Fiscal-Cliff Negotiations Have Become a Roller-Coaster Ride

It is a source of tremendous amusement to me that one day of every week contains a spate of news stories suggesting movement toward a tax and budget deal, only to be followed the next week by stories declaring that imminent disaster lies ahead and an apocalyptic cliff dive is just around the corner. It’s hard to figure out whom to feel more sorry for: the eternal optimists who think that contrary to practically anything that has ever happened in Washington, something this big would ever be quick and easy to resolve; or the profound pessimists who cannot imagine a deal under any circumstance; or, for that matter, the reporters who alternately buy into one scenario or the other.

There are profound philosophical differences between conservatives and liberals—and, yes, Republicans and Democrats—on the best course of action. There are honorable people on both sides with legitimate differences in their points of view. There are also serious political consequences to be weighed—considerations that alone would cause many (if not most) lawmakers to hesitate before embracing a compromise. Anyone who thought that budget sequestration and expiration of the Bush tax cuts would be resolved by New Year’s Eve should have a court-appointed guardian look after their affairs and make all decisions for them.

At the same time, anyone who believes that no agreement is likely or possible in the next six or eight months—that there will be no patching over of sequestration until a larger deal is done, that Congress and the president are locked into a barrel and heading over a fiscal Niagara Falls—ought to put on an Eeyore costume and fret over the next meteor shower headed toward Earth, which they no doubt will earnestly believe will wipe out mankind. They are just that kind of person.

This whole process is going to be long, difficult, frustrating, and painful. Moods will rise and fall, and my guess is that the financial markets may well have some pretty exciting days, in the same ways that roller coasters are alternately exhilarating and terrifying.

My hunch is that some kind of stopgap deal will be done to either head off sequestration or control it so that the across-the-board federal spending cuts to defense and domestic programs (except Social Security, Medicare, Medicaid, and a few others) will not automatically kick in.

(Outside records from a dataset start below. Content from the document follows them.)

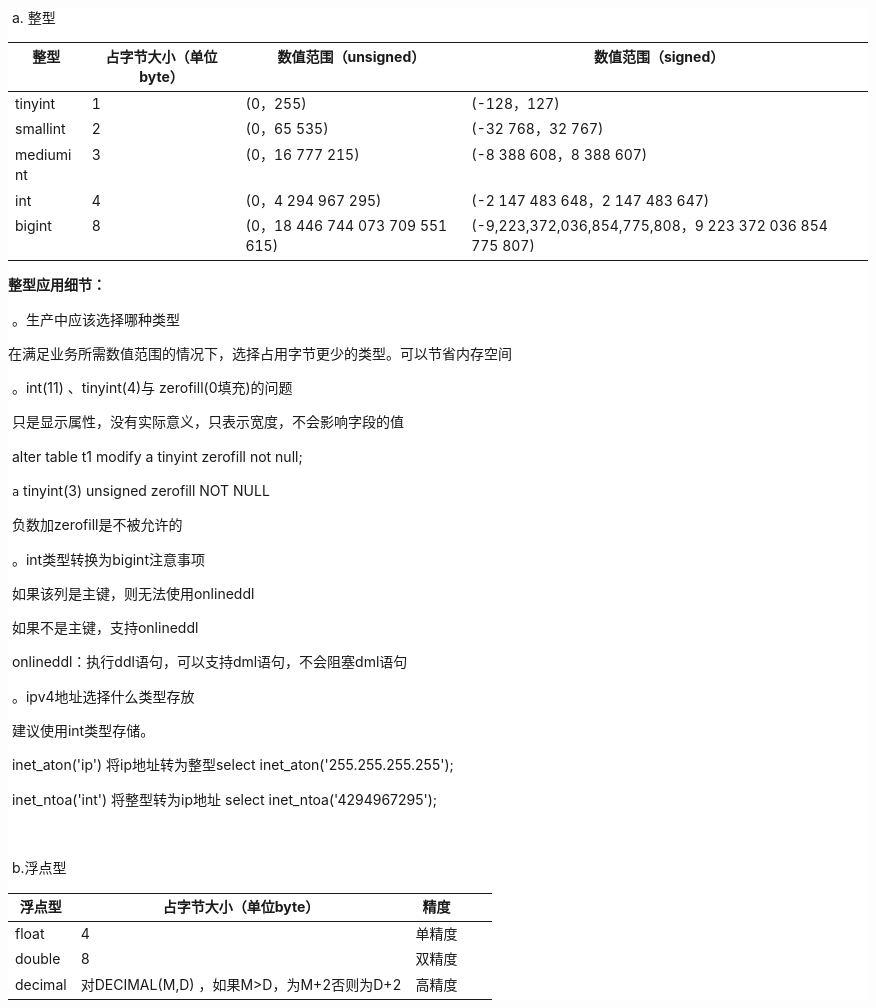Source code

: ​	a. 整型

| 整型      | 占字节大小（单位byte） | 数值范围（unsigned）            | 数值范围（signed）                                      |      |
| --------- | ---------------------- | ------------------------------- | ------------------------------------------------------- | ---- |
| tinyint   | 1                      | (0，255)                        | (-128，127)                                             |      |
| smallint  | 2                      | (0，65 535)                     | (-32 768，32 767)                                       |      |
| mediumint | 3                      | (0，16 777 215)                 | (-8 388 608，8 388 607)                                 |      |
| int       | 4                      | (0，4 294 967 295)              | (-2 147 483 648，2 147 483 647)                         |      |
| bigint    | 8                      | (0，18 446 744 073 709 551 615) | (-9,223,372,036,854,775,808，9 223 372 036 854 775 807) |      |

**整型应用细节：**

​	。生产中应该选择哪种类型

​		在满足业务所需数值范围的情况下，选择占用字节更少的类型。可以节省内存空间

​	。int(11) 、tinyint(4)与 zerofill(0填充)的问题

​		只是显示属性，没有实际意义，只表示宽度，不会影响字段的值

​		alter table t1 modify a tinyint zerofill not null;

​		`a` tinyint(3) unsigned zerofill NOT NULL

​		负数加zerofill是不被允许的



​	。int类型转换为bigint注意事项

​		如果该列是主键，则无法使用onlineddl

​		如果不是主键，支持onlineddl

​		onlineddl：执行ddl语句，可以支持dml语句，不会阻塞dml语句



​	。ipv4地址选择什么类型存放

​		建议使用int类型存储。

​		inet_aton('ip') 将ip地址转为整型select inet_aton('255.255.255.255');

​		inet_ntoa('int') 将整型转为ip地址 select inet_ntoa('4294967295');



​		

​	b.浮点型

| 浮点型  | 占字节大小（单位byte）                   | 精度   |      |      |
| ------- | ---------------------------------------- | ------ | ---- | ---- |
| float   | 4                                        | 单精度 |      |      |
| double  | 8                                        | 双精度 |      |      |
| decimal | 对DECIMAL(M,D) ，如果M>D，为M+2否则为D+2 | 高精度 |      |      |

That will enable reaching a bigger agreement early next year. It would not surprise me to see the full array of Bush tax cuts expire on Dec. 31, only increasing the pressure on Republicans to cut some kind of a deal that they would have previously considered unacceptable. We will likely see a series of budget deals, each hard fought, gradually taking in more elements until a “grand bargain” is finally reached. The agreement will cover major discretionary spending and entitlement cuts and significant increases in revenue, though the proportion of tax-expenditure reductions versus tax-rate increases is very much up in the air. All of these deals, though, will involve a continuous series of jaw-dropping and stomach-churning roller-coaster rides, and people should reconcile themselves now to the likelihood of these events.

While, technically speaking, November’s election produced no changes in leadership—the White House and Senate are still in Democratic hands, and the House is still under GOP control—the zeitgeist seems very different. The testosterone levels on the Republican side are dramatically lower than two years or, for that matter, two months ago. Although it is not unfair for Republicans to see last week’s opening offer from Treasury Secretary Timothy Geithner as little short of an insult, one gets the sense that Democrats know they will end up with a deal that looks nothing like that.

The focus is now on how Speaker John Boehner and other Republican leaders will sell significant revenue increases to some of the more exotic, very conservative members of their House and Senate conferences, and how President Obama and Democratic congressional leaders will sell equally unpalatable entitlement changes to their equally exotic liberal colleagues. It is totally unrealistic for Democrats to expect Republicans to jump off their tax cliff without Democrats having to jump off their entitlement cliff. The “what’s mine is mine, and what’s yours is negotiable” attitude isn’t going to work. The adults on each side seem to instinctively know that. But unfortunately there are more than just adults in the room on both sides and we have certainly not heard the last of the partisan posturing and sabre rattling.

The real question is, how much stress will be put on our exceedingly fragile economy? How much will people’s 401(k) and other retirement savings take a beating? And how horrific will this whole process be before there is a final agreement? Hiring and investment decisions by business leaders and spending by consumers will be held hostage, swung back and forth by the daily advances and setbacks.